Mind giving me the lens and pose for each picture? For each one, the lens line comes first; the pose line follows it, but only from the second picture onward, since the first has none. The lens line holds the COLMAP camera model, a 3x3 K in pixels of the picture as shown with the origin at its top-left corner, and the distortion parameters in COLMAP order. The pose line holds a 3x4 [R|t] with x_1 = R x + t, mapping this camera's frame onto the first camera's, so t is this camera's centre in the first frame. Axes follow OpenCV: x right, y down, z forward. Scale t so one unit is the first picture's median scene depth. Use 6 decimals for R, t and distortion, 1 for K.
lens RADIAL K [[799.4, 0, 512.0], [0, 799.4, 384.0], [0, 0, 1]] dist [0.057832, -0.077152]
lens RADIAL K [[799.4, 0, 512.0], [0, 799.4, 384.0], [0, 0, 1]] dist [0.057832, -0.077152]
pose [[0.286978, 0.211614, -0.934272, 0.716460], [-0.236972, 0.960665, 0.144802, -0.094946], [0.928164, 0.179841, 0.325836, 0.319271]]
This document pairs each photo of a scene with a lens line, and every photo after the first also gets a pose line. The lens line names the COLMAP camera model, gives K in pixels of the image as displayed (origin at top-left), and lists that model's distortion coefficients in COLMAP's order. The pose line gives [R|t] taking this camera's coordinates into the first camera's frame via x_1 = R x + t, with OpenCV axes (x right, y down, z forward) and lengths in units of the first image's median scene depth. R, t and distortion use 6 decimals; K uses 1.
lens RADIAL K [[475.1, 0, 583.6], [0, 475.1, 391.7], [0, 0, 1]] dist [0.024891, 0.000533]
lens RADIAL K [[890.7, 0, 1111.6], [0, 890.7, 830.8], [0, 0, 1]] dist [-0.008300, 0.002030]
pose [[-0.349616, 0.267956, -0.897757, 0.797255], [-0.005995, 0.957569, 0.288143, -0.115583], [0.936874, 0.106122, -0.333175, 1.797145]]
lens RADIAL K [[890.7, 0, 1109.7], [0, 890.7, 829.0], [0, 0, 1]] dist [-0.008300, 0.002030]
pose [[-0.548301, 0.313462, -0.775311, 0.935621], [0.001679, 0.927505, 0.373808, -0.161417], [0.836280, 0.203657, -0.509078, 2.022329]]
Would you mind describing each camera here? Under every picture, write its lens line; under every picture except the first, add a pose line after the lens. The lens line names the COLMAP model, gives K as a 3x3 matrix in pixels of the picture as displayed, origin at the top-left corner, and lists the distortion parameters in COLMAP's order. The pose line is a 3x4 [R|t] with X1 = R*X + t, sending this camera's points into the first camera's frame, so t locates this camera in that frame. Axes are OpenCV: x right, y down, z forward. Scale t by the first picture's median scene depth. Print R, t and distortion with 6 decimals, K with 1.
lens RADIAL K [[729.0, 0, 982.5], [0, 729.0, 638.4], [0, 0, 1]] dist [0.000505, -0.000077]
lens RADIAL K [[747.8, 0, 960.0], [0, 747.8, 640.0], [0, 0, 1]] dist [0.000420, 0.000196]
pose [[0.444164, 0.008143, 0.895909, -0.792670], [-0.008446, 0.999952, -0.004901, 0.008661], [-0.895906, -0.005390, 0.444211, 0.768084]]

----------

| Problem statement |
Could you update the material so that "decimals" becomes "decimal places" everywhere it occurs, with everything else left the same?

| The completed task |
Mind giving me the lens and pose for each picture? For each one, the lens line comes first; the pose line follows it, but only from the second picture onward, since the first has none. The lens line holds the COLMAP camera model, a 3x3 K in pixels of the picture as shown with the origin at its top-left corner, and the distortion parameters in COLMAP order. The pose line holds a 3x4 [R|t] with x_1 = R x + t, mapping this camera's frame onto the first camera's, so t is this camera's centre in the first frame. Axes follow OpenCV: x right, y down, z forward. Scale t so one unit is the first picture's median scene depth. Use 6 decimal places for R, t and distortion, 1 for K.
lens RADIAL K [[799.4, 0, 512.0], [0, 799.4, 384.0], [0, 0, 1]] dist [0.057832, -0.077152]
lens RADIAL K [[799.4, 0, 512.0], [0, 799.4, 384.0], [0, 0, 1]] dist [0.057832, -0.077152]
pose [[0.286978, 0.211614, -0.934272, 0.716460], [-0.236972, 0.960665, 0.144802, -0.094946], [0.928164, 0.179841, 0.325836, 0.319271]]
This document pairs each photo of a scene with a lens line, and every photo after the first also gets a pose line. The lens line names the COLMAP camera model, gives K in pixels of the image as displayed (origin at top-left), and lists that model's distortion coefficients in COLMAP's order. The pose line gives [R|t] taking this camera's coordinates into the first camera's frame via x_1 = R x + t, with OpenCV axes (x right, y down, z forward) and lengths in units of the first image's median scene depth. R, t and distortion use 6 decimal places; K uses 1.
lens RADIAL K [[475.1, 0, 583.6], [0, 475.1, 391.7], [0, 0, 1]] dist [0.024891, 0.000533]
lens RADIAL K [[890.7, 0, 1111.6], [0, 890.7, 830.8], [0, 0, 1]] dist [-0.008300, 0.002030]
pose [[-0.349616, 0.267956, -0.897757, 0.797255], [-0.005995, 0.957569, 0.288143, -0.115583], [0.936874, 0.106122, -0.333175, 1.797145]]
lens RADIAL K [[890.7, 0, 1109.7], [0, 890.7, 829.0], [0, 0, 1]] dist [-0.008300, 0.002030]
pose [[-0.548301, 0.313462, -0.775311, 0.935621], [0.001679, 0.927505, 0.373808, -0.161417], [0.836280, 0.203657, -0.509078, 2.022329]]
Would you mind describing each camera here? Under every picture, write its lens line; under every picture except the first, add a pose line after the lens. The lens line names the COLMAP model, gives K as a 3x3 matrix in pixels of the picture as displayed, origin at the top-left corner, and lists the distortion parameters in COLMAP's order. The pose line is a 3x4 [R|t] with X1 = R*X + t, sending this camera's points into the first camera's frame, so t locates this camera in that frame. Axes are OpenCV: x right, y down, z forward. Scale t by the first picture's median scene depth. Print R, t and distortion with 6 decimal places, K with 1.
lens RADIAL K [[729.0, 0, 982.5], [0, 729.0, 638.4], [0, 0, 1]] dist [0.000505, -0.000077]
lens RADIAL K [[747.8, 0, 960.0], [0, 747.8, 640.0], [0, 0, 1]] dist [0.000420, 0.000196]
pose [[0.444164, 0.008143, 0.895909, -0.792670], [-0.008446, 0.999952, -0.004901, 0.008661], [-0.895906, -0.005390, 0.444211, 0.768084]]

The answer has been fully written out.